El problema no es solo para los clientes de esos locales. Las personas que trabajan en hostelería como camareros y camareras tienen derecho a poder ejercer su trabajo sin sufrir secuelas derivadas de la mala educación de la clientela. No es posible ni decente forzarlos a soportar un nivel de ruido de más de ochenta decibelios (no hablo por hablar, lo he medido en muchas ocasiones) durante horas. Y tampoco pueden ponerse tapones en los oídos o auriculares de cancelación de ruido, como en los aeropuertos, porque su trabajo consiste precisamente en oír lo que el cliente pide y satisfacer su petición.

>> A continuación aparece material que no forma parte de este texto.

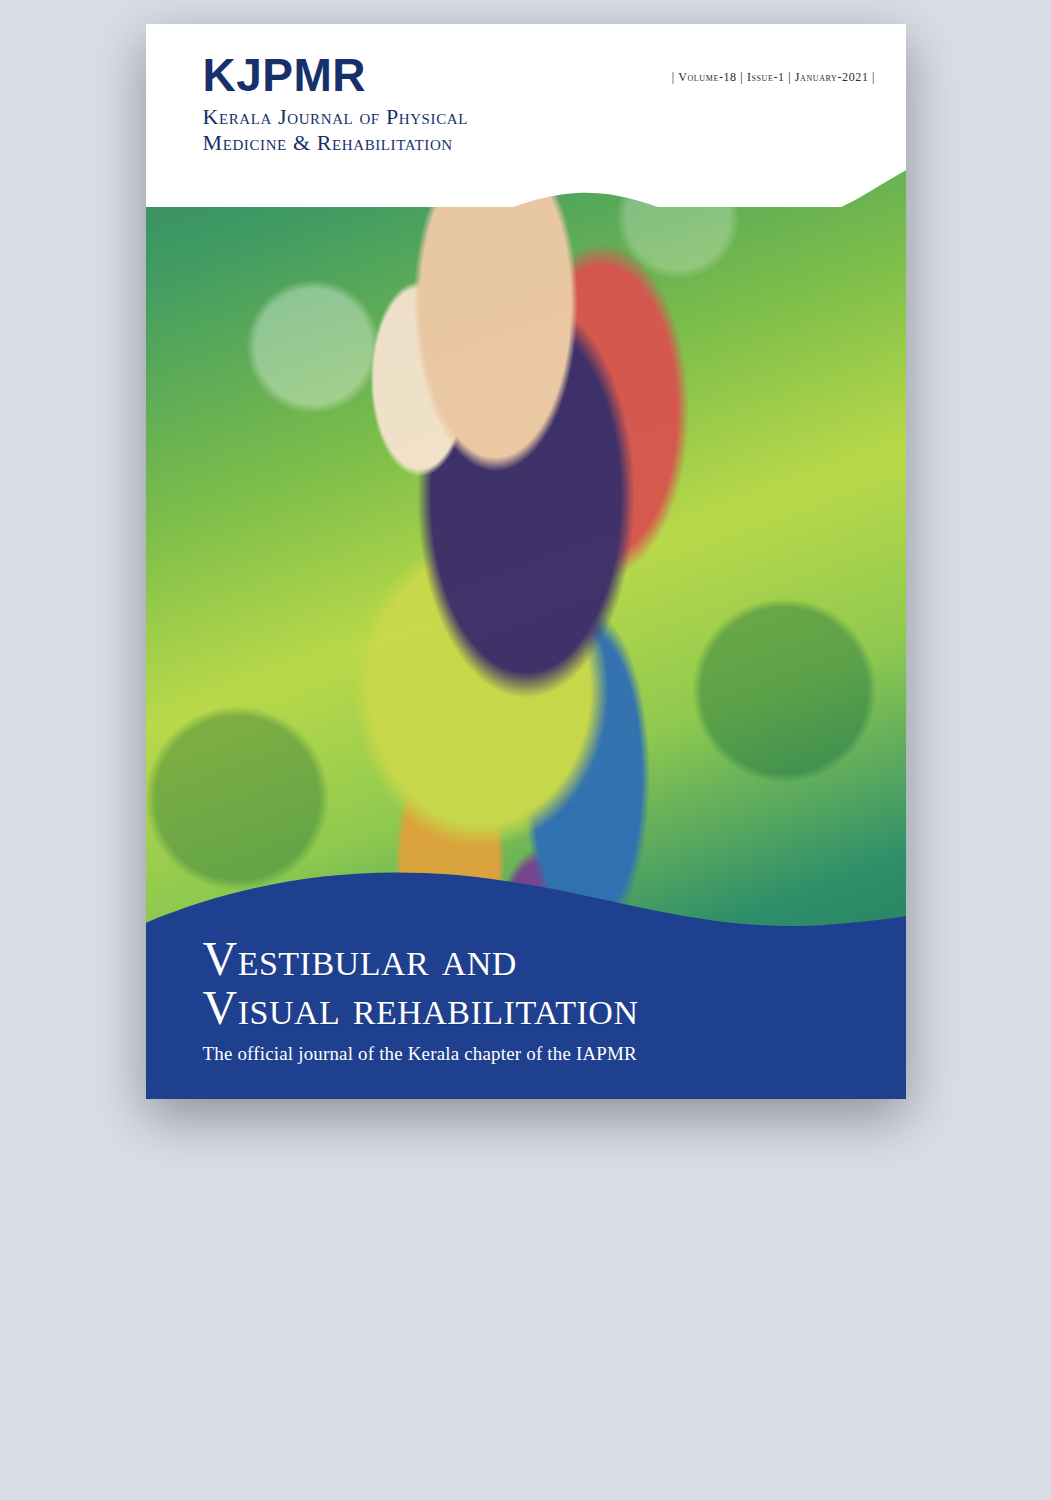KJPMR
Kerala Journal of Physical
Medicine & Rehabilitation
| Volume-18 | Issue-1 | January-2021 |
Vestibular and
Visual rehabilitation
The official journal of the Kerala chapter of the IAPMR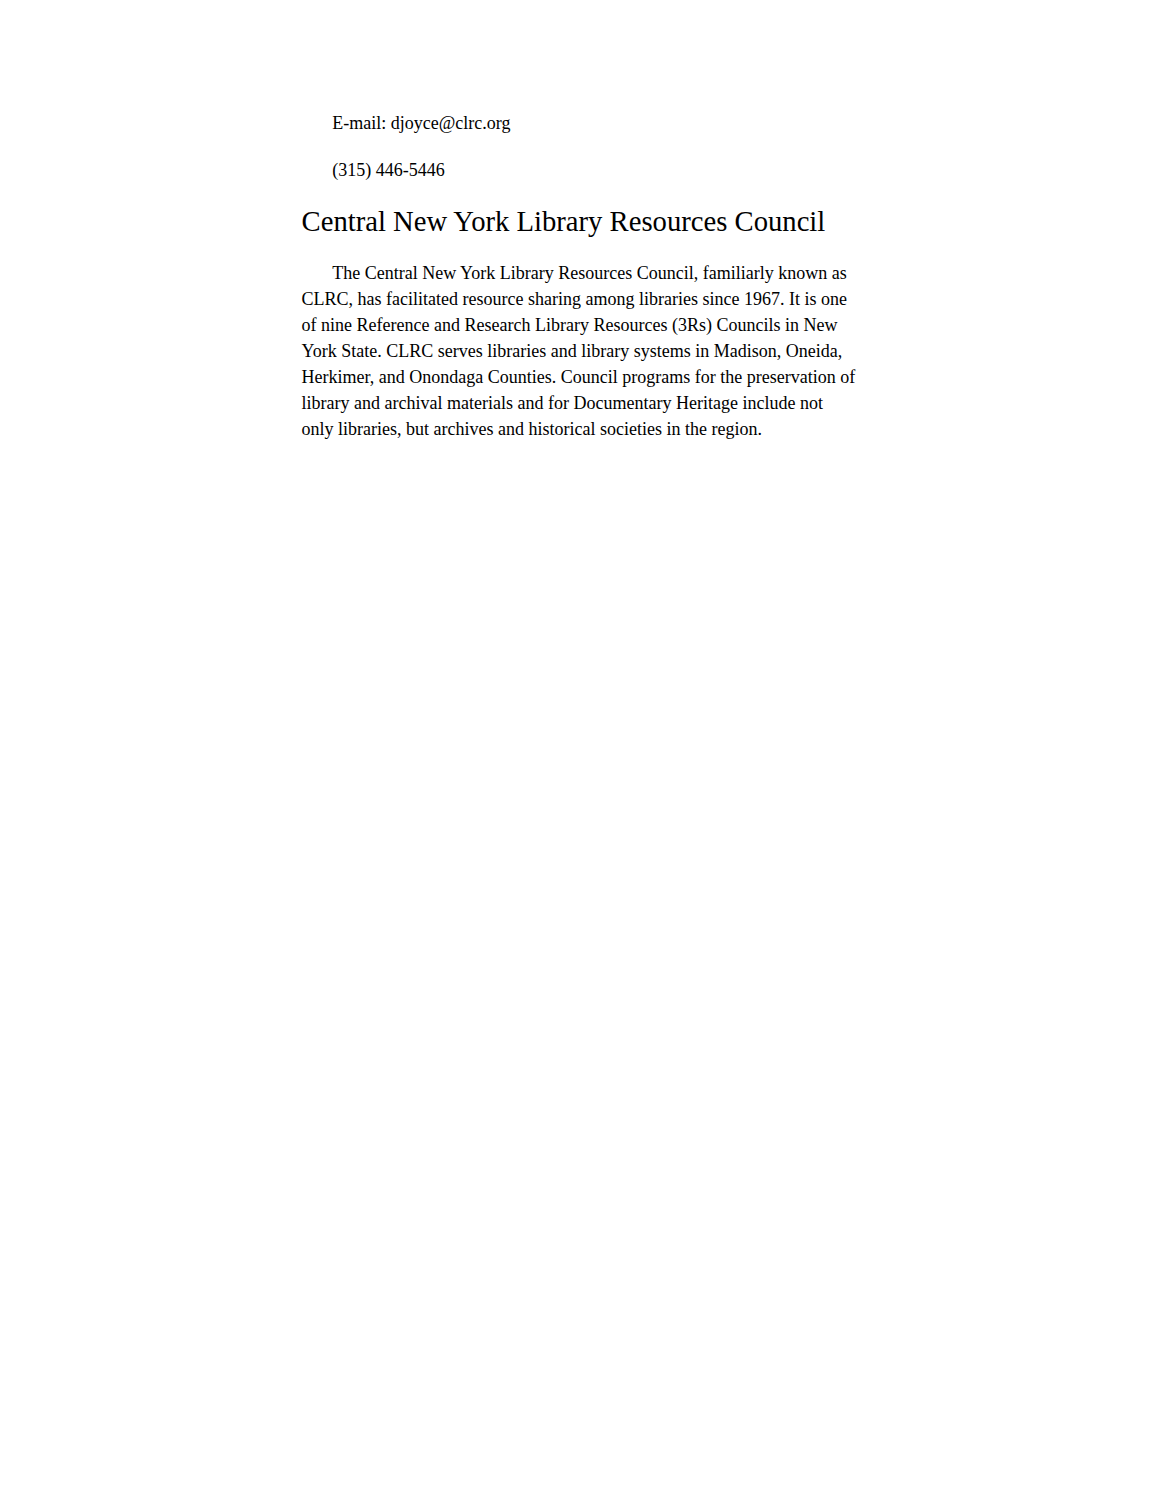E-mail: djoyce@clrc.org
(315) 446-5446
Central New York Library Resources Council
The Central New York Library Resources Council, familiarly known as CLRC, has facilitated resource sharing among libraries since 1967. It is one of nine Reference and Research Library Resources (3Rs) Councils in New York State. CLRC serves libraries and library systems in Madison, Oneida, Herkimer, and Onondaga Counties. Council programs for the preservation of library and archival materials and for Documentary Heritage include not only libraries, but archives and historical societies in the region.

Que el ruido en un concierto multitudinario sea de poner los pelos de punta parece normal y quizá lo sea. Si a uno le molesta, no va, y listo. Lo malo es cuando a uno empieza a molestarle tomar un tren -cosa que resulta inevitable para millones de ciudadanos- porque se encuentra con que muchísimos de los viajeros se dedican a conversar por móvil como si lo hicieran por megáfono, o ponen su música favorita o la película que están viendo a todo volumen, o juegan en su tableta a juegos que pitan constantemente. Eso ya es cosa de que lo que antes llamábamos “buena educación” se está perdiendo con una rapidez inaudita.

Hace poco, en un tren, en el coche silencioso, le pedí a otra viajera que saliera a la plataforma a charlar por teléfono con su novio y, entre otros argumentos, le dije si no le parecía mal airear sus intimidades delante de todos los que íbamos en el mismo coche. Me dijo con total descaro que “se la pelaba” que nos enteráramos de lo que hablaba y que no pensaba moverse de allí. Eso tiene menos que ver con el ruido que con la grosería, pero estamos entrando por un camino muy feo en el que se considera que las demás personas y su bienestar no cuentan.

Las motos que pasan en verano con un ruido infernal a altas horas de la noche, los televisores de los vecinos a un volumen que una no se explica que ellos mismos puedan aguantar, las fiestas en los pisos de alquiler vacacional, las terrazas y su griterío... todo es un pandemonium que causa en los seres humanos un estrés absolutamente innecesario. Por no hablar de las circunstancias especiales de quienes tienen un bebé con dificultades para dormir o están a cargo de un anciano que necesita reposo, o un joven que está estudiando para unas oposiciones, o una persona que está en su casa y quiere oír un concierto o una conferencia que solo podrá escuchar con auriculares porque quienes le rodean no son capaces de moderarse en bien de todos.

El ruido ambiente nos está creando un desequilibrio que se podría corregir con un poco más de urbanidad, de buenos modos, de darse cuenta de que no vivimos solos y debemos un respeto a quienes nos rodean. Eso es lo que más me preocupa: cuando unos padres que le han puesto el móvil con dibujos animados a su bebé mientras ellos comen, hablan alto y se ríen con los amigos se dan cuenta -a base de lloros- de que el niño no oye el programa, en lugar de bajar ellos la voz y explicarle que no es correcto subir el volumen del aparato, se limitan a subirlo al máximo y ellos siguen haciendo ruido. Ahí está el problema: que las siguientes generaciones no aprenden (ni han aprendido las dos últimas, al parecer) que la clave de la convivencia está en el respeto de las necesidades de los demás.

Muchos se van de vacaciones al campo o a las montañas buscando la paz y luego, nada más bajar al desayuno, empiezan a pegar gritos y risotadas y a obligar a todo el comedor a escuchar lo que dicen, lo contentos que están de haber salido de la ciudad para encontrar la calma en un pueblo. Entonces es cuando a uno le apetece volver a la ciudad con la esperanza de que se hayan marchado todos y haya un poco de silencio.